AUFGABEN
• a. Zitiere aus dem Text über SAFe wörtlich die Stelle, die mit „In der Theorie“ beginnt und mit „Release Train Engineer.“ endet.
• b. Fasse im Text über SAFe den Absatz, der mit „Bei der Organisation der Umsetzung“ anfängt, kürzer zusammen und behalte dabei die wichtigsten Fakten.

TEXTAUSZUG
+ + +

Montag, 22. November 2021

Der Vorteil von SAFe (II)

Dass das Scaled Agile Framework (SAFe) in der agilen Community eher kritisch gesehen wird dürfte sich mittlerweile herumgesprochen haben. Es zu bashen gehört mittlerweile fast schon zum guten Ton, was dazu führt, dass es leider nur noch sehr einseitig betrachtet wird. Man kann ihm nämlich auch positive Aspekte abgewinnen, darunter einen der auf den ersten Blick überraschend wirkt - SAFe ist einfach zu erklären und zu verstehen.


Überraschend ist das deshalb weil in der öffentlichen Wahrnehmung vor allem das grosse Wimmelbild auf der Startseite von scaledagileframework.com bekannt geworden ist. Das als Grundlage einer einfachen Erklärung zu nutzen wäre tatsächlich eine Herausforderung. Was dabei allerdings oft übersehen wird ist, dass diese Übersicht stark mit Elementen überladen ist die optional sind oder bei denen es sich um Implementierungsdetails handelt. Um SAFe zu verstehen braucht man nur wenige.


Fangen wir oben an, bei einem Teil der zentral ist und in keiner Umsetzungen vernachlässigt werden sollte: dem Portfolio Kanban. Sein Design kann sich zwar je nach Fall unterscheiden, wichtig ist aber, dass hier die grossen Arbeitspakete (Epics) der zur Zeit umgesetzten Initiativen von links nach rechts wandern. Idealerweise wird diese Übersicht genutzt um zu verhindern, dass zu viele gleichzeitig begonnen werden, so dass mehr Focus und weniger Multitasking entstehen.


Bei der Organisation der Umsetzung tritt eine zentrale Annahme von SAFe in den Vordergrund: die, dass es einzelnen Team in kurzen Zeiträumen nicht möglich ist Arbeitspakete von relevantem Wert abzuschliessen. Aus diesem Grund wird eine doppelte Gruppierung vorgenommen - jeweils mehrere Teams arbeiten über mehrere aufeinanderfolgende Kurz-Zeiträume an einem solchen Arbeitspaket. Der Name einer solchen Gruppierung ist Release Train, die Zeitspanne nennt sich Program Increment (PI).


Damit die Teams eines Release Trains nicht nur gemeinsame Umsetzungszeiträume haben sondern auch an zusammengehörigen Themen arbeiten (und dabei die untereinander bestehenden Abhängigkeiten berücksichtigen) findet zu Beginn jedes Program Increments eine gemeinsame Planung statt, das PI Planning, bzw. Big Room Planning. Ggf. können begleitend dazu auch Retrospektiven stattfinden, entweder davor (für das letzte PI) oder danach (für das PI Planning selbst).


In der Theorie arbeiten die einzelnen Teams zwischen zwei PI Plannings nach Scrum (in mehreren Sprints), de facto ist dieser Arbeitsmodus aber stark beschnitten, da die Integration in einen Release Train dafür sorgt, dass die eigentlich vorgesehene Team-Autonomie nur noch eingeschränkt möglich ist. Vor allem die Kompetenzen des Product Owners und Scrum Masters werden zum Teil auf entsprechende Koordinationsrollen im Release Train übertragen, den Product Manager und den Release Train Engineer.

+ + +

DATENAUSZUG

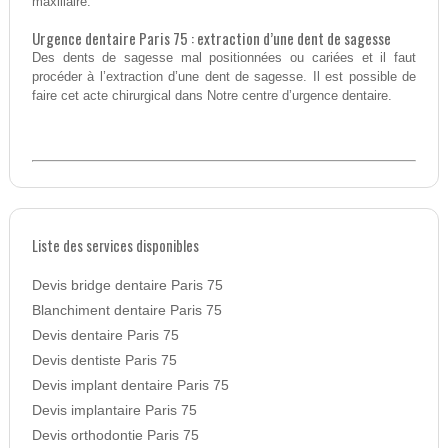
maxillaire.
Urgence dentaire Paris 75 : extraction d’une dent de sagesse
Des dents de sagesse mal positionnées ou cariées et il faut
procéder à l’extraction d’une dent de sagesse. Il est possible de
faire cet acte chirurgical dans Notre centre d’urgence dentaire.
Liste des services disponibles
Devis bridge dentaire Paris 75
Blanchiment dentaire Paris 75
Devis dentaire Paris 75
Devis dentiste Paris 75
Devis implant dentaire Paris 75
Devis implantaire Paris 75
Devis orthodontie Paris 75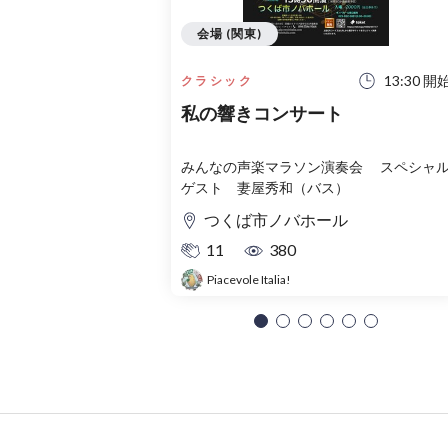
会場 (関東)
13:30 開
クラシック
私の響きコンサート
みんなの声楽マラソン演奏会 スペシャル
ゲスト 妻屋秀和（バス）
つくば市ノバホール
11
380
Piacevole Italia!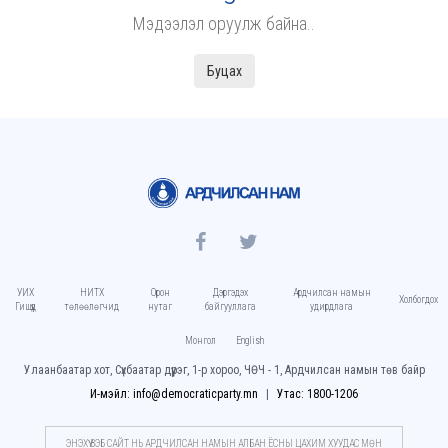
Мэдээлэл оруулж байна..
Буцах
УИХ
НИТХ
Орон
Дэргэдэх
Ардчилсан намын
Холбогдох
Гишүүд
төлөөлөгчид
нутаг
байгууллага
удирдлага
Монгол
English
Улаанбаатар хот, Сүхбаатар дүүрэг, 1-р хороо, ЧӨЧ - 1, Ардчилсан намын төв байр
И-мэйл: info@democraticparty.mn
Утас: 1800-1206
ЭНЭХҮҮ ВЭБ САЙТ НЬ АРДЧИЛСАН НАМЫН АЛБАН ЁСНЫ ЦАХИМ ХУУДАC МӨН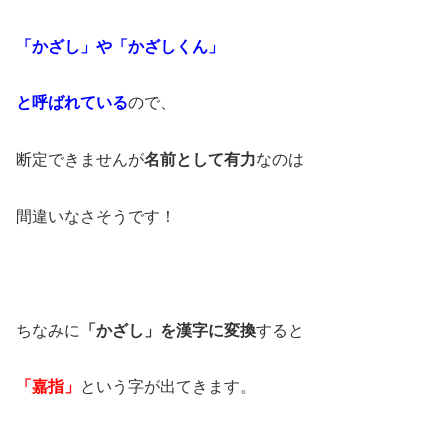
「かざし」や「かざしくん」
と呼ばれている
ので、
断定できませんが
名前として有力
なのは
間違いなさそうです！
ちなみに
「かざし」を漢字に変換
すると
「嘉指」
という字が出てきます。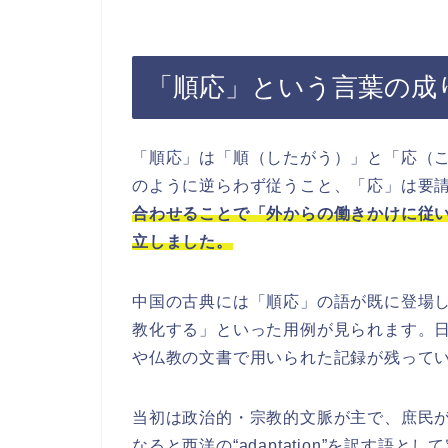
「順応」という言葉の成
「順応」は「順（したがう）」と「応（
のように逆らわず従うこと、「応」は要
合わせることで「外からの働きかけに従
立しました。
中国の古典には「順応」の語が既に登場
教化する」といった用例が見られます。
や仏教の文書で用いられた記録が残って
当初は政治的・宗教的文脈が主で、庶民
なると西洋の“adaptation”を訳す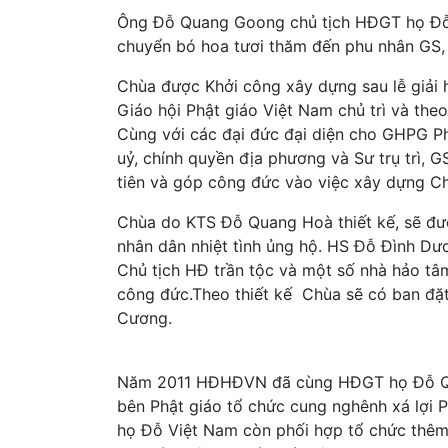
Ông Đỗ Quang Goong chủ tịch HĐGT họ Đỗ
chuyển bó hoa tươi thăm đến phu nhân GS,
Chùa được Khởi công xây dựng sau lễ giải
Giáo hội Phật giáo Việt Nam chủ trì và theo
Cùng với các đại đức đại diện cho GHPG P
uỷ, chính quyền địa phương và Sư trụ trì, 
tiên và góp công đức vào việc xây dựng C
Chùa do KTS Đỗ Quang Hoà thiết kế, sẽ đư
nhân dân nhiệt tình ủng hộ. HS Đỗ Đình 
Chủ tịch HĐ trần tộc và một số nhà hảo tâ
công đức.Theo thiết kế Chùa sẽ có ban đặ
Cương.
Năm 2011 HĐHĐVN đã cùng HĐGT họ Đỗ Qua
bên Phật giáo tổ chức cung nghênh xá lợi P
họ Đỗ Việt Nam còn phối hợp tổ chức thêm 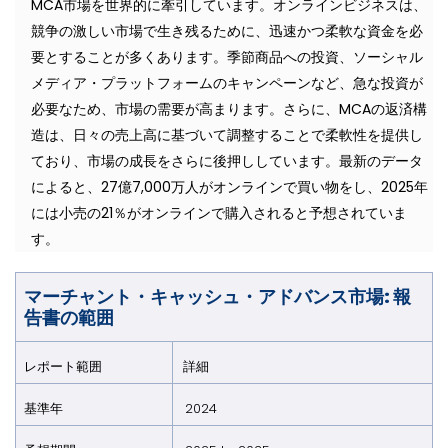
MCA市場を世界的に牽引しています。オンラインビジネスは、
競争の激しい市場で生き残るために、迅速かつ柔軟な資金を必
要とすることが多くあります。季節商品への投資、ソーシャル
メディア・プラットフォームのキャンペーンなど、急な投資が
必要なため、市場の需要が高まります。さらに、MCAの返済構
造は、日々の売上高に基づいて調整することで柔軟性を提供し
ており、市場の成長をさらに後押ししています。最新のデータ
によると、27億7,000万人がオンラインで買い物をし、2025年
には小売の21％がオンラインで購入されると予想されていま
す。
マーチャント・キャッシュ・アドバンス市場: 報
告書の範囲
レポート範囲
詳細
基準年
2024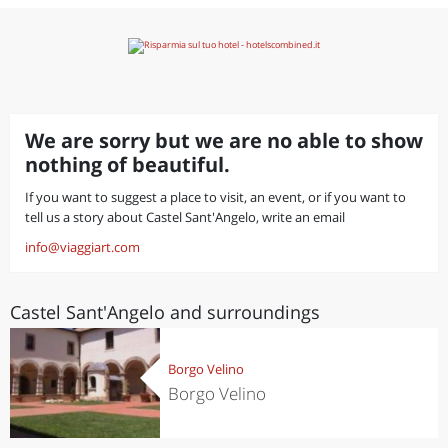
We are sorry but we are no able to show
nothing of beautiful.
If you want to suggest a place to visit, an event, or if you want to
tell us a story about Castel Sant'Angelo, write an email
info@viaggiart.com
Castel Sant'Angelo and surroundings
Borgo Velino
Borgo Velino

+ + +

LÖSUNGEN
• a.
In der Theorie arbeiten die einzelnen Teams zwischen zwei PI Plannings nach Scrum (in mehreren Sprints), de facto ist dieser Arbeitsmodus aber stark beschnitten, da die Integration in einen Release Train dafür sorgt, dass die eigentlich vorgesehene Team-Autonomie nur noch eingeschränkt möglich ist. Vor allem die Kompetenzen des Product Owners und Scrum Masters werden zum Teil auf entsprechende Koordinationsrollen im Release Train übertragen, den Product Manager und den Release Train Engineer.

• b. Eine Grundannahme von SAFe lautet: Ein einzelnes Team kann in kurzer Zeit keine Arbeitspakete von relevantem Wert abschließen. Deshalb wird doppelt gruppiert: Mehrere Teams arbeiten über mehrere aufeinanderfolgende kurze Zeiträume an einem solchen Paket. Die Gruppe heißt Release Train, die Zeitspanne Program Increment (PI).